**Material for the task**
※ ※ ※

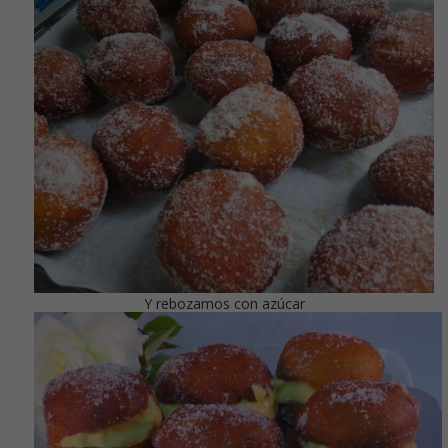
Y rebozamos con azúcar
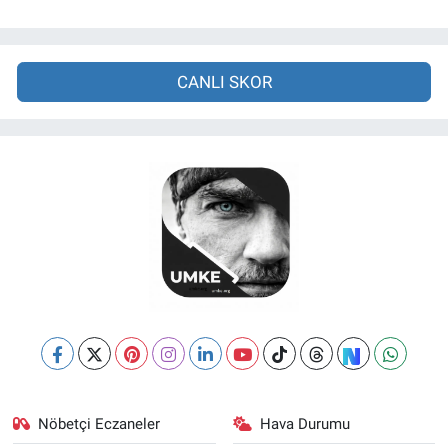
CANLI SKOR
Nöbetçi Eczaneler
Hava Durumu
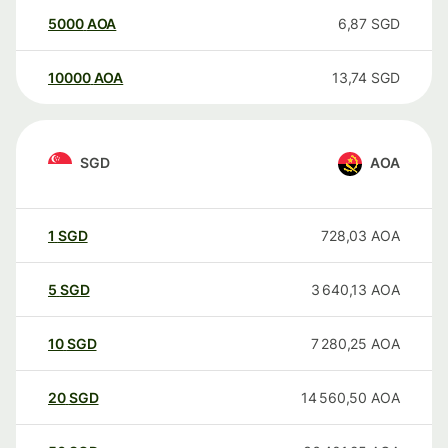
5000
AOA
6,87
SGD
10000
AOA
13,74
SGD
SGD
AOA
1
SGD
728,03
AOA
5
SGD
3 640,13
AOA
10
SGD
7 280,25
AOA
20
SGD
14 560,50
AOA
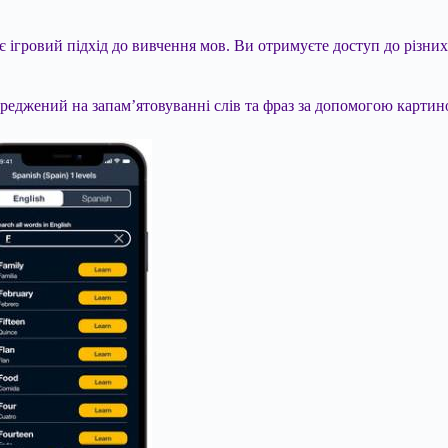
ігровий підхід до вивчення мов. Ви отримуєте доступ до різних 
ереджений на запам’ятовуванні слів та фраз за допомогою картино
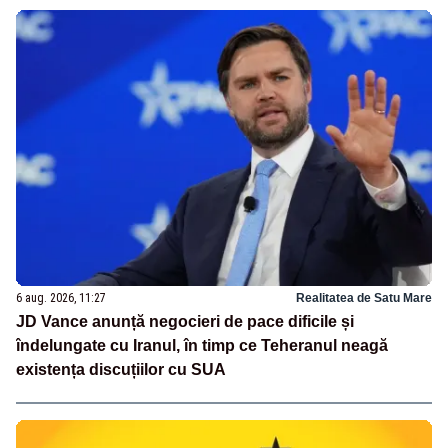
6 aug. 2026, 11:27
Realitatea de Satu Mare
JD Vance anunță negocieri de pace dificile și
îndelungate cu Iranul, în timp ce Teheranul neagă
existența discuțiilor cu SUA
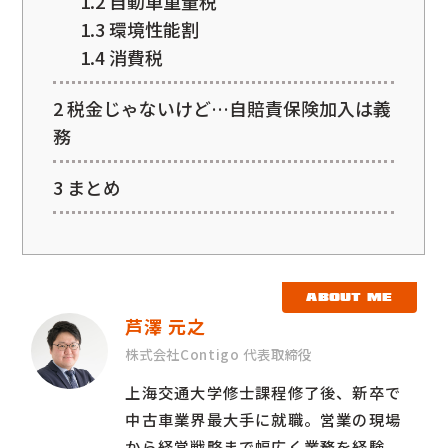
1.2
自動車重量税
1.3
環境性能割
1.4
消費税
2
税金じゃないけど…自賠責保険加入は義
務
3
まとめ
ABOUT ME
芦澤 元之
株式会社Contigo 代表取締役
上海交通大学修士課程修了後、新卒で
中古車業界最大手に就職。営業の現場
から経営戦略まで幅広く業務を経験。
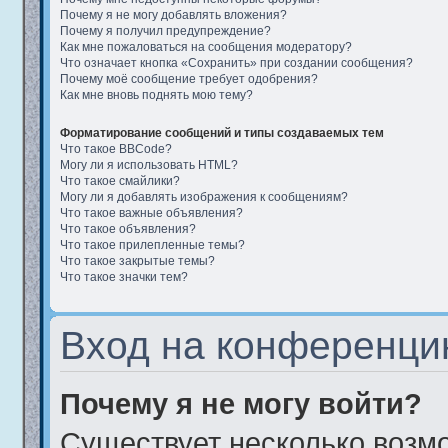
Почему я не могу добавлять вложения?
Почему я получил предупреждение?
Как мне пожаловаться на сообщения модератору?
Что означает кнопка «Сохранить» при создании сообщения?
Почему моё сообщение требует одобрения?
Как мне вновь поднять мою тему?
Форматирование сообщений и типы создаваемых тем
Что такое BBCode?
Могу ли я использовать HTML?
Что такое смайлики?
Могу ли я добавлять изображения к сообщениям?
Что такое важные объявления?
Что такое объявления?
Что такое прилепленные темы?
Что такое закрытые темы?
Что такое значки тем?
Вход на конференци
Почему я не могу войти?
Существует несколько возм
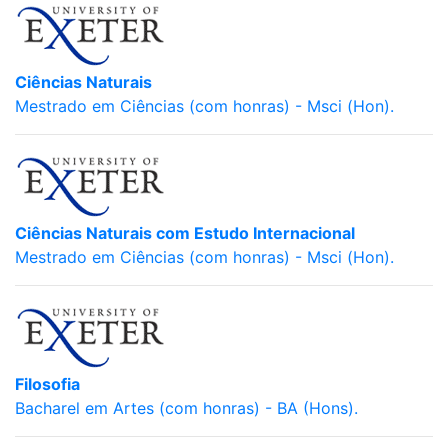
Ciências Naturais
Mestrado em Ciências (com honras) - Msci (Hon).
Ciências Naturais com Estudo Internacional
Mestrado em Ciências (com honras) - Msci (Hon).
Filosofia
Bacharel em Artes (com honras) - BA (Hons).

※ ※ ※

**Task requirements**
Switch every "SGD" in the entries above to "USD" and write out their text again with nothing else changed. Leave the pictures out.

**Problem solution**
Y rebozamos con azúcar
CANLI SKOR
Nöbetçi Eczaneler
Hava Durumu
5000
AOA
6,87
USD
10000
AOA
13,74
USD
USD
AOA
1
USD
728,03
AOA
5
USD
3 640,13
AOA
10
USD
7 280,25
AOA
20
USD
14 560,50
AOA
ігровий підхід до вивчення мов. Ви отримуєте доступ до різних 
ереджений на запам’ятовуванні слів та фраз за допомогою картино
6 aug. 2026, 11:27
Realitatea de Satu Mare
JD Vance anunță negocieri de pace dificile și
îndelungate cu Iranul, în timp ce Teheranul neagă
existența discuțiilor cu SUA
1.2
自動車重量税
1.3
環境性能割
1.4
消費税
2
税金じゃないけど…自賠責保険加入は義
務
3
まとめ
ABOUT ME
芦澤 元之
株式会社Contigo 代表取締役
上海交通大学修士課程修了後、新卒で
中古車業界最大手に就職。営業の現場
から経営戦略まで幅広く業務を経験。
Почему я не могу добавлять вложения?
Почему я получил предупреждение?
Как мне пожаловаться на сообщения модератору?
Что означает кнопка «Сохранить» при создании сообщения?
Почему моё сообщение требует одобрения?
Как мне вновь поднять мою тему?
Форматирование сообщений и типы создаваемых тем
Что такое BBCode?
Могу ли я использовать HTML?
Что такое смайлики?
Могу ли я добавлять изображения к сообщениям?
Что такое важные объявления?
Что такое объявления?
Что такое прилепленные темы?
Что такое закрытые темы?
Что такое значки тем?
Вход на конференци
Почему я не могу войти?
Существует несколько возм
Ciências Naturais
Mestrado em Ciências (com honras) - Msci (Hon).
Ciências Naturais com Estudo Internacional
Mestrado em Ciências (com honras) - Msci (Hon).
Filosofia
Bacharel em Artes (com honras) - BA (Hons).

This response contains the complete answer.